What is the core purpose of the extract_invoice_data tool?
To take messy invoice text and convert it into a clean, consistent JSON structure using a fixed schema.
Why does the invoice extractor use a fixed schema?
To ensure all invoices are processed consistently and predictably, regardless of format.
What is the role of the store_invoice tool?
It saves the extracted invoice data into a storage dictionary, indexed by invoice number.
Why must invoice numbers be required in the schema?
Because the storage tool uses invoice numbers as unique keys; without them, it cannot save or update invoices.
What are the three major tasks the agent must perform for each invoice?

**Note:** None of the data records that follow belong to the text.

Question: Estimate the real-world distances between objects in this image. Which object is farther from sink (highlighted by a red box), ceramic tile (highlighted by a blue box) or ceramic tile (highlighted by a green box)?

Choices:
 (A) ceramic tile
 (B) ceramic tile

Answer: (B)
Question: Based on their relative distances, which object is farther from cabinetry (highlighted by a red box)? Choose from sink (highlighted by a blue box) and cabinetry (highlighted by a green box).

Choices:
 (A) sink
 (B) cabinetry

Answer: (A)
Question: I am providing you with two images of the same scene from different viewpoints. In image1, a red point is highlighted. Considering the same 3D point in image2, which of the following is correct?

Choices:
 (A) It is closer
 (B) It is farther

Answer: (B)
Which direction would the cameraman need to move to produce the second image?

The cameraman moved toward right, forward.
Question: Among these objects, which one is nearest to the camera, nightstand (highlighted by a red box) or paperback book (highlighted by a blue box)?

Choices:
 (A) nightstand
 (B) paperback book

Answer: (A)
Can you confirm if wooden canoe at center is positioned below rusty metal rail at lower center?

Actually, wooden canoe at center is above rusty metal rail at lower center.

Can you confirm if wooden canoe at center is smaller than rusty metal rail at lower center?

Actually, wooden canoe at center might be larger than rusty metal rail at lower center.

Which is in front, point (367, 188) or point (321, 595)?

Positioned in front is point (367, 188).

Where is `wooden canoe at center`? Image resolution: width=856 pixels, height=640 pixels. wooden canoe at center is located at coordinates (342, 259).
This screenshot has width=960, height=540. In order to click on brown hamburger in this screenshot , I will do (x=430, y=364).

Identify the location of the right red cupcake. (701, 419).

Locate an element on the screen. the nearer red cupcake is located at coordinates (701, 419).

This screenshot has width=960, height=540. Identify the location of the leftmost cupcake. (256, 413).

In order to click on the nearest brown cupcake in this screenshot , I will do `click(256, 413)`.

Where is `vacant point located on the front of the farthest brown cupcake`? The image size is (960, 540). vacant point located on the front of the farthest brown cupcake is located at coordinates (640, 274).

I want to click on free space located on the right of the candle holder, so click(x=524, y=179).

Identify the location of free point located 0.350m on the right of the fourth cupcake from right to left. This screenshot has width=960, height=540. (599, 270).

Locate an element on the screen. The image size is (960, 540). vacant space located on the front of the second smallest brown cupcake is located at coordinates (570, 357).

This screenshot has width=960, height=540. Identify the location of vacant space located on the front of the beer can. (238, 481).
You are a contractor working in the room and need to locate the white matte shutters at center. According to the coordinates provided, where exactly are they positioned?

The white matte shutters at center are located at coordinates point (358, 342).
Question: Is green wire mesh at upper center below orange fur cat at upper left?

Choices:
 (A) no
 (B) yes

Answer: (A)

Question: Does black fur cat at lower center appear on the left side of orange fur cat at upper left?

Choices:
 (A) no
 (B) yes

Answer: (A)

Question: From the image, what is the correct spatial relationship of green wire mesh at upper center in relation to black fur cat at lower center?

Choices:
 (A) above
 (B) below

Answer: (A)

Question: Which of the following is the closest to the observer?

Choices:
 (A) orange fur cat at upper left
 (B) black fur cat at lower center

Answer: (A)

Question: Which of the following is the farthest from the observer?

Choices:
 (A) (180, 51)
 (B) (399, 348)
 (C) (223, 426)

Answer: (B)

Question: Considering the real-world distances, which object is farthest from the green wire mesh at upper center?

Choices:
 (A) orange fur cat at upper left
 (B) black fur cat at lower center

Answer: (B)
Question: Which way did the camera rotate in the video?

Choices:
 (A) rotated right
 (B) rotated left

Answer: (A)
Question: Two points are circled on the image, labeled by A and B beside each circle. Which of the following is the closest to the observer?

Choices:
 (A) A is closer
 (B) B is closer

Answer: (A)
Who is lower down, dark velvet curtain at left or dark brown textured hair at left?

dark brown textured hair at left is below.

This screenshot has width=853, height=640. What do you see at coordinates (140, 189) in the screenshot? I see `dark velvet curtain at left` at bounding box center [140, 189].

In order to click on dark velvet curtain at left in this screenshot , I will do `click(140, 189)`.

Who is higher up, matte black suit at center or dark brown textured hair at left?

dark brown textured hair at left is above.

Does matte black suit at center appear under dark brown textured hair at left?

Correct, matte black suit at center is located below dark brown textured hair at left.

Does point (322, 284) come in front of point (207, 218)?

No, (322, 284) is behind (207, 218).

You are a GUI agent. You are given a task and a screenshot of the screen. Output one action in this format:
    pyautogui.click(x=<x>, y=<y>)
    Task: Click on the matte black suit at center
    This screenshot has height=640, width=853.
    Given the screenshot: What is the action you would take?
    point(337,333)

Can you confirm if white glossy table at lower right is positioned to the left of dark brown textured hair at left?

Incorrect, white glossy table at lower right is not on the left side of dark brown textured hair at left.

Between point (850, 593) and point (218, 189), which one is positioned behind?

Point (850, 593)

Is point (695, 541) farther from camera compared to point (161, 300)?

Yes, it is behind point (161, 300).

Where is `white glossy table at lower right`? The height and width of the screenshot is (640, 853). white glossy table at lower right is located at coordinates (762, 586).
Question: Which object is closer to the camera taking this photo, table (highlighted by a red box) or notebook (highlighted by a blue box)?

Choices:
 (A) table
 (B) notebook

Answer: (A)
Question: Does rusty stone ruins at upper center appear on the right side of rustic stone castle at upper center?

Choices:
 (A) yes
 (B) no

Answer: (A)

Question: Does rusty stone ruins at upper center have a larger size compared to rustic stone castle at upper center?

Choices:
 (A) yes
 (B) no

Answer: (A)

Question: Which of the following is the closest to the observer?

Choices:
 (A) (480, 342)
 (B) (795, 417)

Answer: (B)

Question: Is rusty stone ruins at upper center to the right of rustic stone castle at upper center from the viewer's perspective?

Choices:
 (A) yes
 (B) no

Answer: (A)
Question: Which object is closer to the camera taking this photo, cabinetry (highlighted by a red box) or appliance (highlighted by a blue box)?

Extract data → Store data → Confirm success.
How does self-prompting help in extraction?
The tool sends its own carefully-crafted prompt to the LLM, enabling specialized invoice understanding without cluttering the agent’s main reasoning.
Why is tool modularity important?
It hides complexity inside tools, preventing the core agent from becoming overloaded or fragile.
What is “horizontal scaling” of agents?
Expanding agent capabilities by adding tools rather than expanding the main system prompt.
Why is this architecture easier to maintain?
Tools can be updated or swapped independently without touching core agent logic.
How do tags (e.g., [“invoices”, “document_processing”]) help?
They help the agent understand when to use a particular tool.
Why is the extraction prompt so detailed?
Rich guidance improves accuracy and helps avoid hallucinated fields.
What type of storage mechanism is used in this example?
A simple Python dictionary stored in the agent’s context (but can be replaced with a real database).